The playbook for scale-up, after the node scale-up initiates the gluster playbook which updates the heketi-topology to replace the OCP node from CNS node.

# ansible-playbook -i <inventory> /usr/share/ansible/openshift-ansible/playbooks/openshift-node/scaleup.yml

But this playbook fails with above task and error.

Version-Release number of the following components:
# rpm -q openshift-ansible
openshift-ansible-roles-3.10.47-1.git.0.95bc2d2.el7_5.noarch
openshift-ansible-playbooks-3.10.47-1.git.0.95bc2d2.el7_5.noarch
openshift-ansible-docs-3.10.47-1.git.0.95bc2d2.el7_5.noarch
openshift-ansible-3.10.47-1.git.0.95bc2d2.el7_5.noarch

How reproducible:
every time we try to replace the CNS node

Steps to Reproduce:
1. delete the host
2. get new host for old node a
3. perform host preparation
4. update inventory for new host and run the playbook.

Actual results:
Playbook is failing with the above-mentioned task

Expected results:
The CNS node should have also been replaced.
Additional info:

Similar upstream issues with relative error:
https://github.com/openshift/origin/issues/17947
https://github.com/openshift/openshift-ansible/issues/9068

Comment 17 Klaas Demter 2018-11-15 07:40:39 UTC

I'll try to summarize the issue for public display:
currently I am unable to replace a failed gluster storage node in CNS/OCS.
While setting HEKETI_ADMIN_KEY manually (extracting it from a deploymentconfig for example) in inventory as openshift_storage_glusterfs_heketi_admin_key=NNN makes the scale up playbook succeed it does not create the gluster storage on the node and it does not properly integrate with the 2 remaining (good) nodes.

This means either my thinking is wrong that I can replace a gluster node with the scale_up playbook or the scale_up playbook is not doing what it should do. --> either fix scale_up or provide me with an alternative way to replace a gluster node.

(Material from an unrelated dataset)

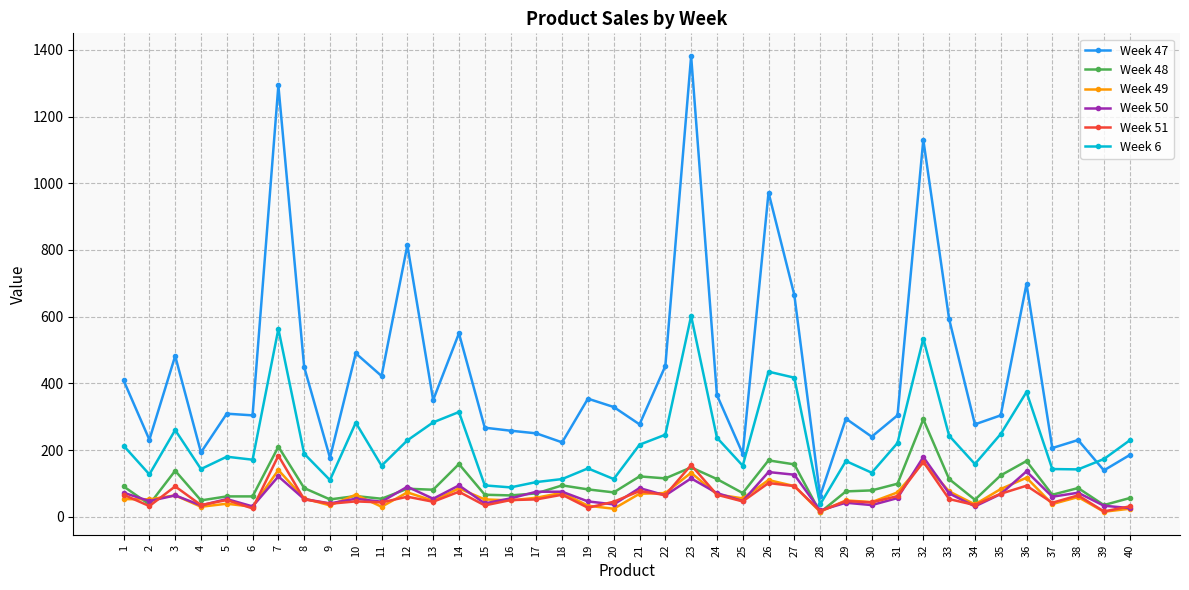

True or false: Week 6 and Week 50 intersect in this chart.

False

I am open for ideas, however not being able to replace a failed node makes openshift with gluster totally unusable in production for me.

Comment 19 Klaas Demter 2018-11-16 07:04:57 UTC

And this seems to have not gotten here from the case: Same issues in 3.11 when I ran the last test a couple of weeks ago I used the latest 3.11

Comment 25 kedar 2019-01-15 05:47:45 UTC

Hello Team,

Any updates on this issue

Regards,
Kedar

Comment 28 Jose A. Rivera 2019-04-10 14:57:59 UTC

Attached customer cases a closed, and bug has been dormant for some time. Closing this BZ.